SPAC Distortion Masking Baseline
The $90.4M GAAP net loss looks catastrophic but includes an $87.8M charge for the change in fair value of convertible promissory notes and a $2.5M charge on long-term debt, offset by a $26.6M warrant liability gain. This severe non-cash noise makes it difficult for investors to map the true underlying operational cash burn rate.
Certification Dependency and Timeline Risk
Merlin has completed SOI 1 and SOI 2 with the New Zealand Civil Aviation Authority (CAA), working with the FAA. However, full civil certification remains pending. The longer this regulatory process drags out, the longer commercial scaling is delayed, putting immense pressure on the current $183M liquidity pool.
Other KPIs
Loss expanded significantly from $(10.4) million in 25Q1. This metric strips out the $87.8M SPAC-related convertible note charge, giving the clearest view of the company's accelerating cash burn as it ramps up headcount and engineering efforts.

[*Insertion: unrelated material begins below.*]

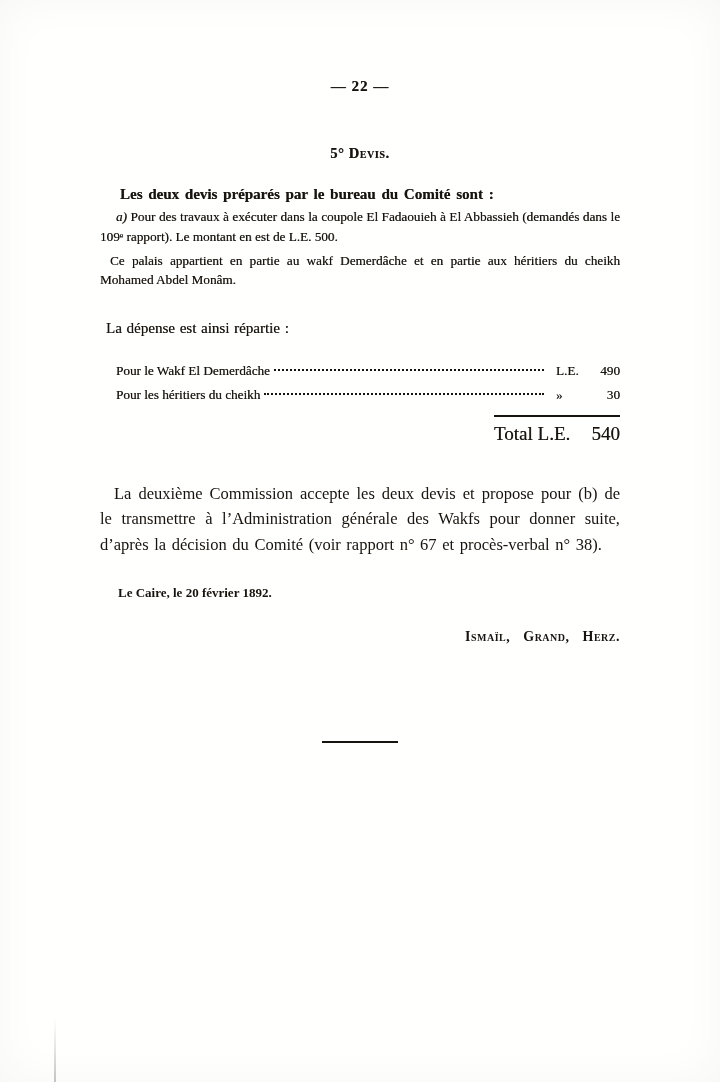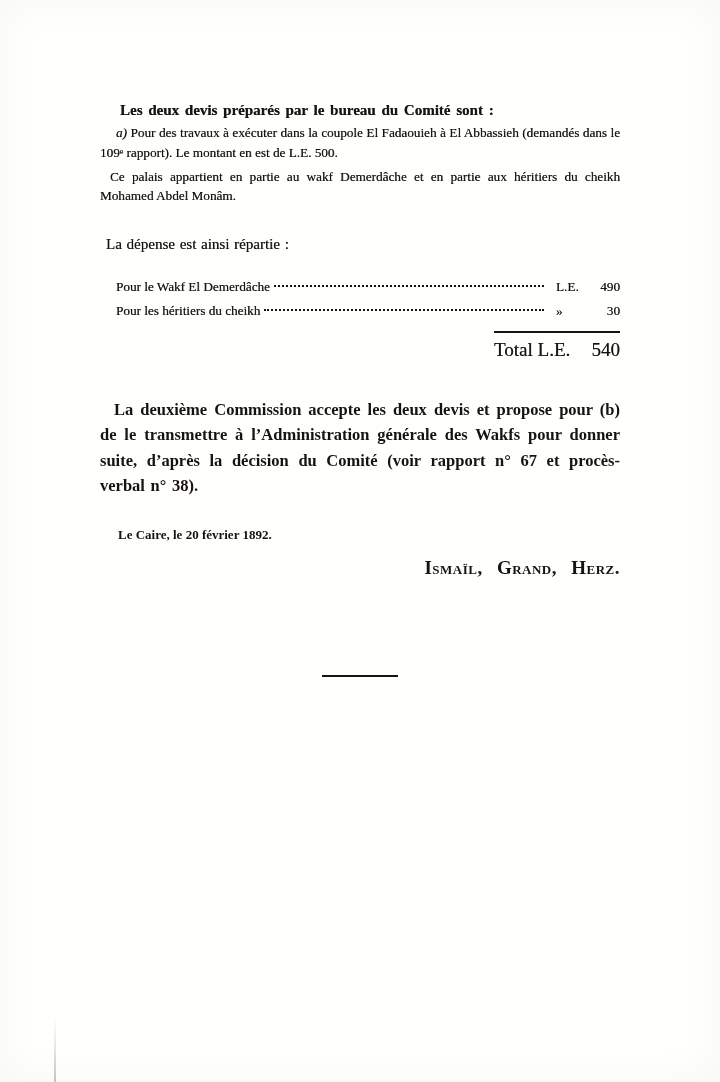"— 22 —" div.page-number { html: none -> <div>— 22 —</div> }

Cash, equivalents, and short-term investments stood at $122.8M at the end of Q1, up from $59.3M at the end of FY25. An equity financing closed on May 1 pushed this to roughly $183M with zero debt, securing medium-term runway.
Key Questions
C-130J Revenue Recognition
With a $105 million ceiling on the USSOCOM C-130J contract and only $1.0 million in total Q1 revenue recognized, what is the expected timeline and quarterly cadence for drawing down that ceiling?
G&A Run Rate Stabilization
General and administrative expenses tripled YoY to $14.1 million. How much of this was one-time costs associated with the SPAC transition, and what is the normalized quarterly G&A run rate going forward?
World Star Aviation Conversion
The memorandum of understanding with World Star Aviation is currently preliminary and non-binding. What specific certification or performance milestones are required to convert this into a definitive, revenue-generating agreement?